1. These securities are issued through auctions conducted by the RBI on the electronic platform called the NDS (Negotiated Dealing System) – Auction platform
2. These are a debt obligation of the Indian government to fund their fiscal deficit. These instruments are tradable and are issued either by the central or the state government.
3. Treasury bills and cash management bills are not considered as G-secs.
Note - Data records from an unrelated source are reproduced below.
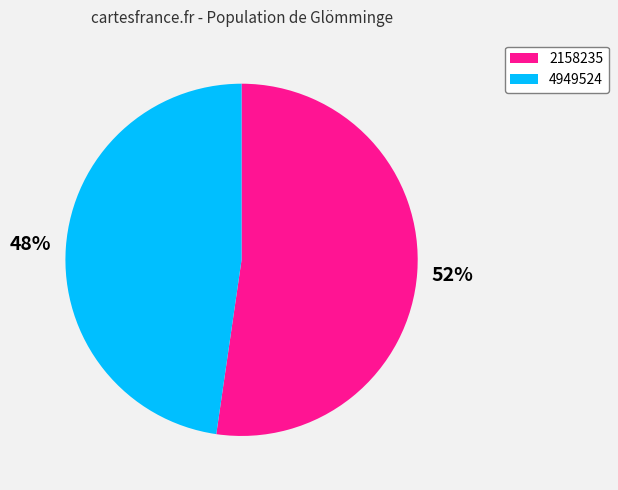

What percentage is the 2158235 slice, to the nearest percent?

52%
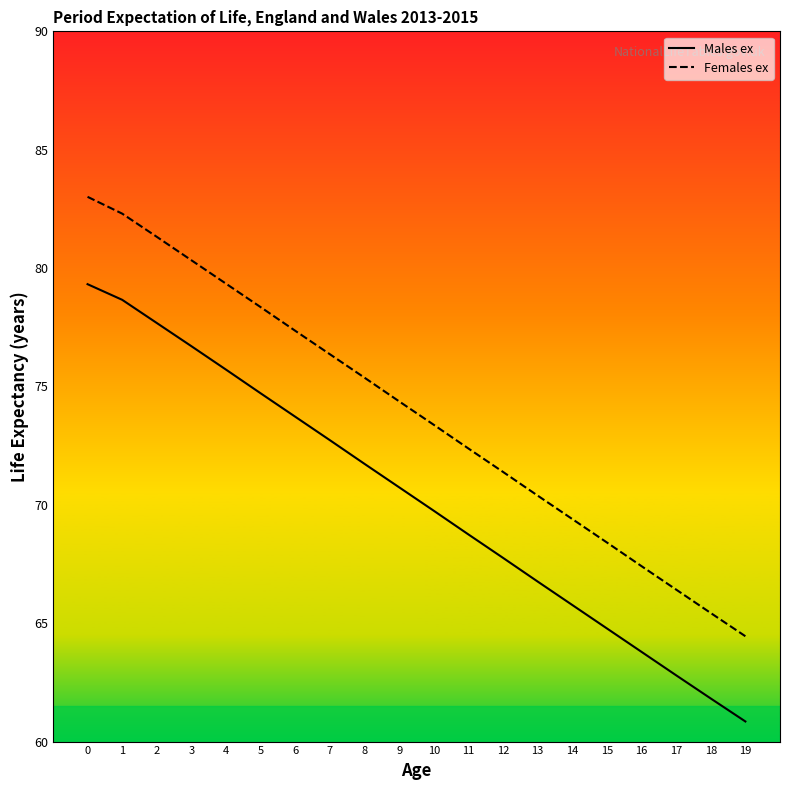

True or false: Females ex and Males ex intersect in this chart.

False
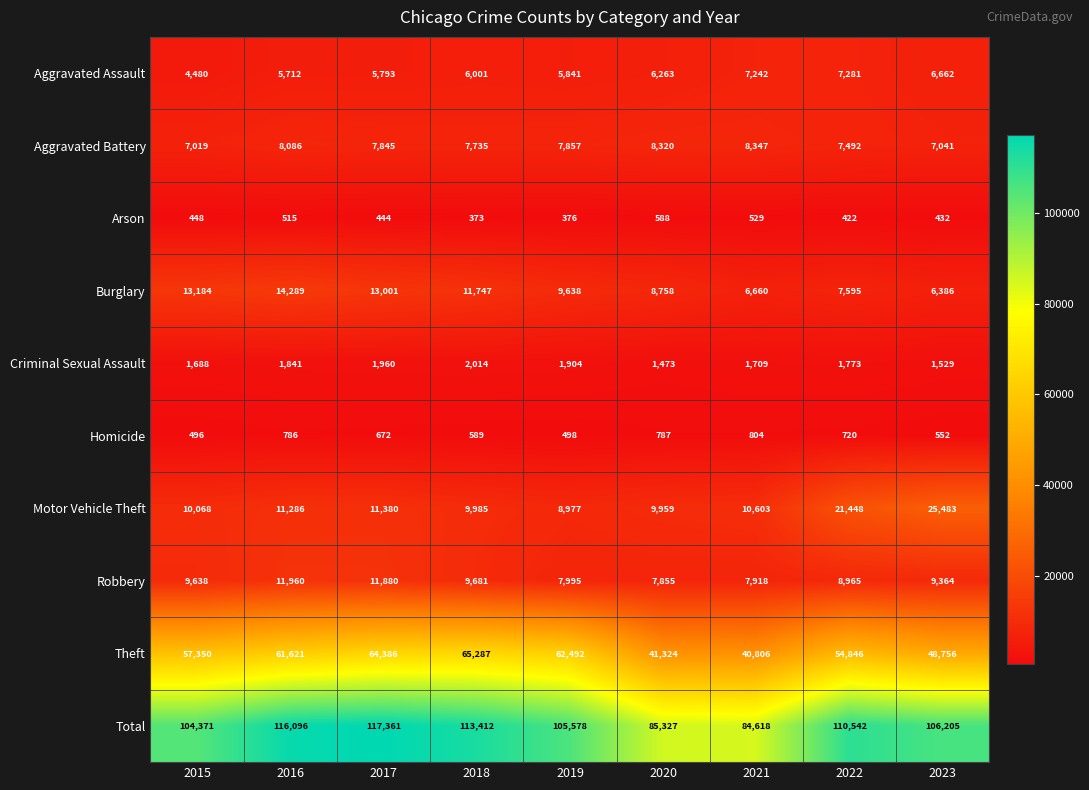

At 2019, list the series in order from smallest to largest.

Arson, Homicide, Criminal Sexual Assault, Aggravated Assault, Aggravated Battery, Robbery, Motor Vehicle Theft, Burglary, Theft, Total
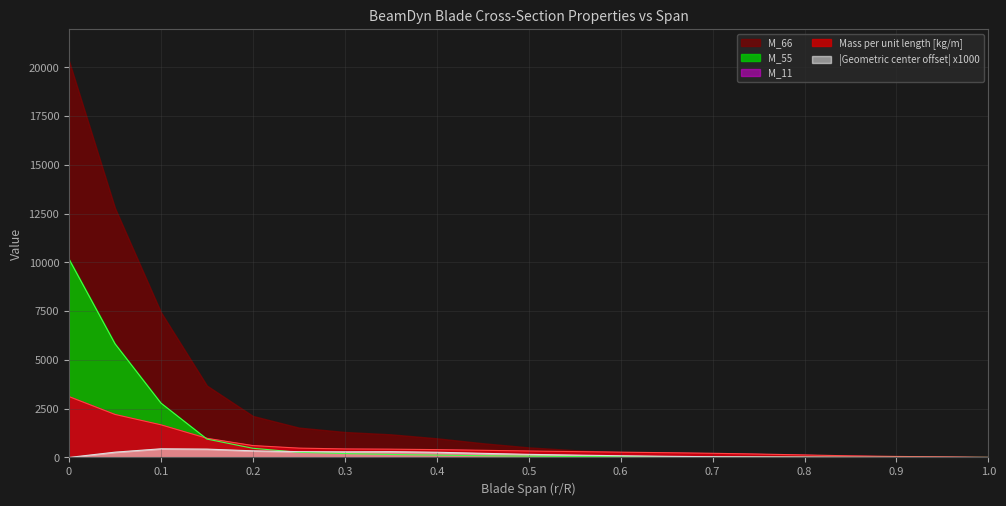

What is the average value of the Geometric center (chordwise), m x1000 series?

161.6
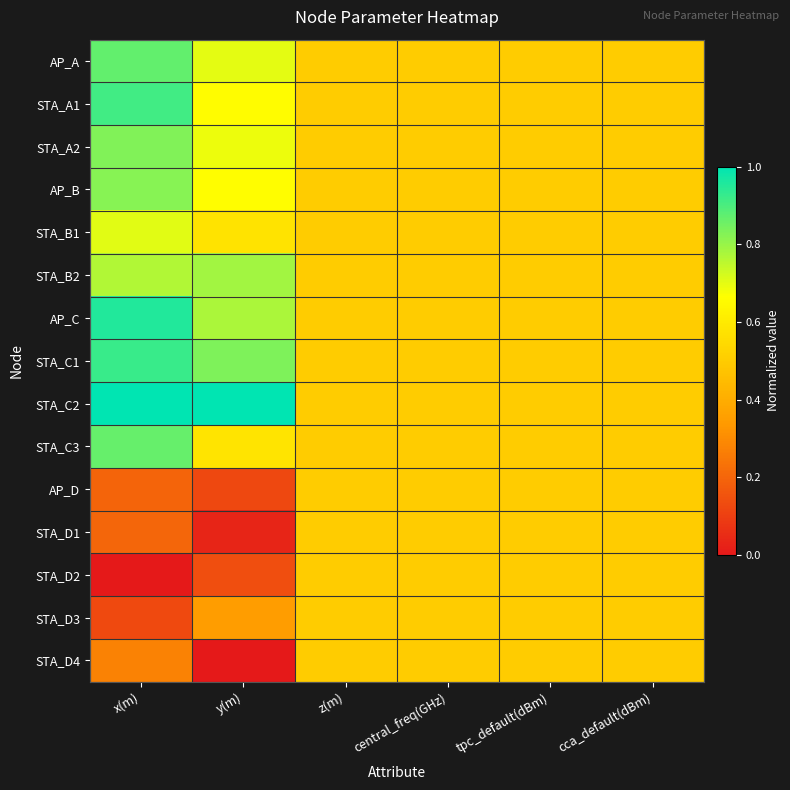

Which category has the lowest value across all series?

x(m)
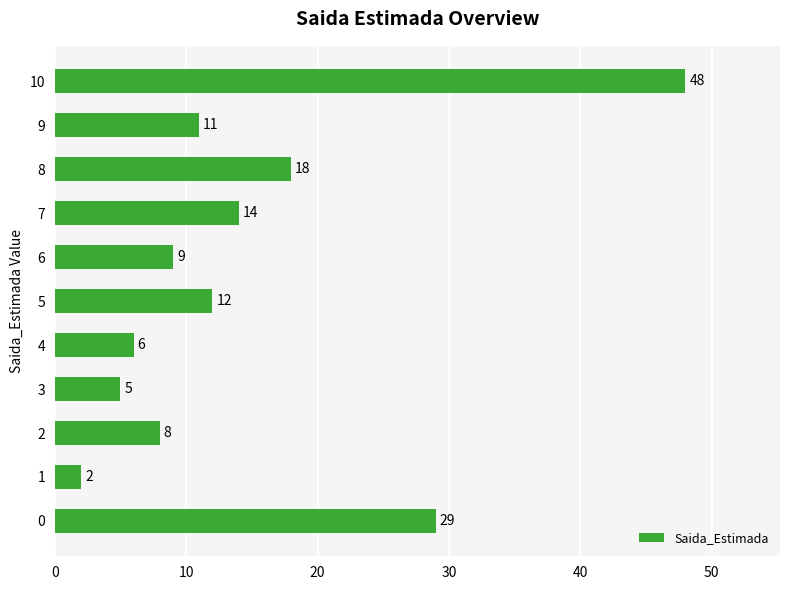

How many data points does each series have?

11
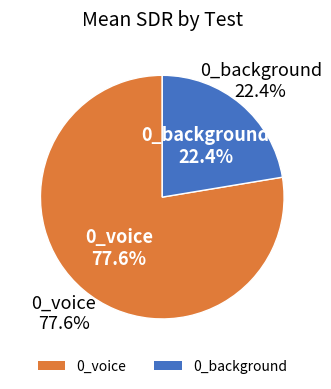

True or false: 0_voice accounts for 85% of the total.

False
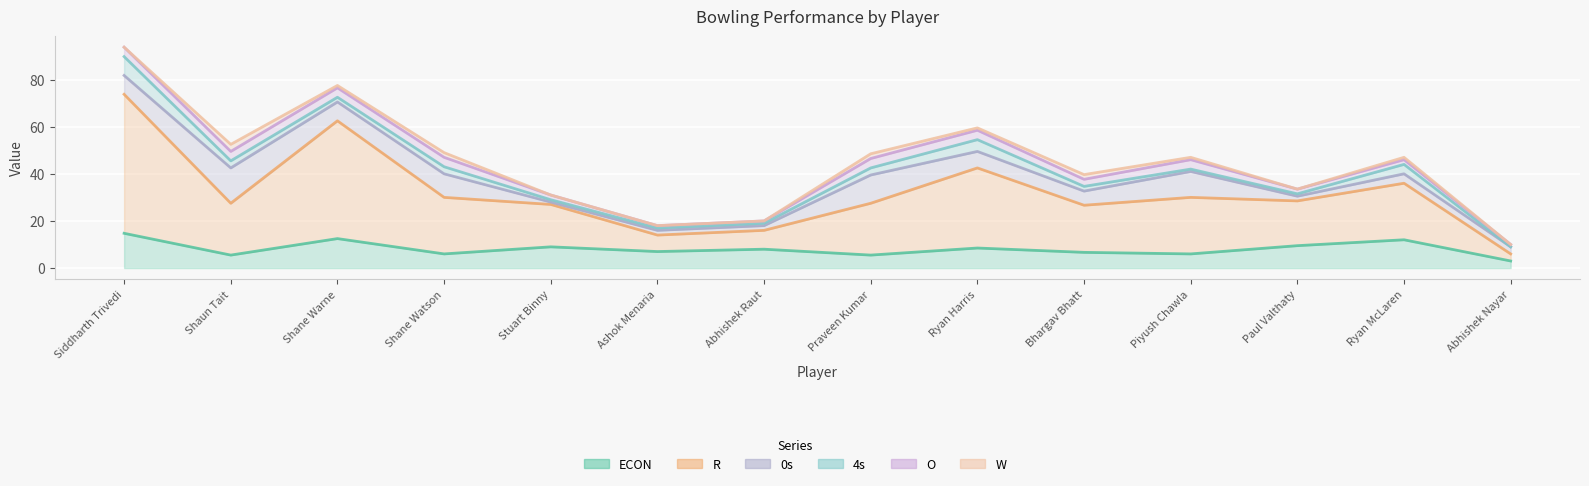

What is the label of the 7th point from the left?

Abhishek Raut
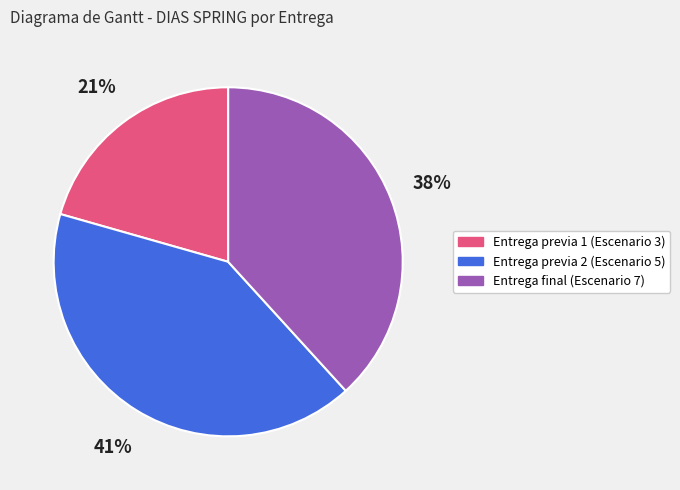

True or false: Entrega previa 2 (Escenario 5) accounts for 41% of the total.

True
Which of the following statements are true?
1 and 3 only
1 and 2 only
2 only
2 and 3 only
A government security (G-Sec) is a debt obligation of the Indian government to fund their fiscal deficit. These instruments are tradable and are issued either by the central or the state government. These securities are offered for short term as well as long term. Short-term instruments with a maturity of less than one year are typically called treasury bills (T-Bills) whereas long-term instruments are called government bonds or dated securities with a maturity of one year or more. However in India, the central government issues T-Bills as well as bonds or dated securities while the state government issues only the bonds or dated securities called State Development Loans (SDL). These securities are issued through auctions conducted by the RBI on the electronic platform called the NDS (Negotiated Dealing System) – Auction platform. The central bank in consultation with the central government issues an indicative half-yearly auction calendar which contains information about the borrowing amount, tenor and the likely period during which auctions will be held. A notification or press release giving exact particulars of the securities and procedure of auction is issued by the government about a week prior to the actual date of auction. Treasury Bills (T-bills), Cash Management Bills (CMBs), Dated Government Securities, State Development Loans (SDLs) all are considered as a government securities.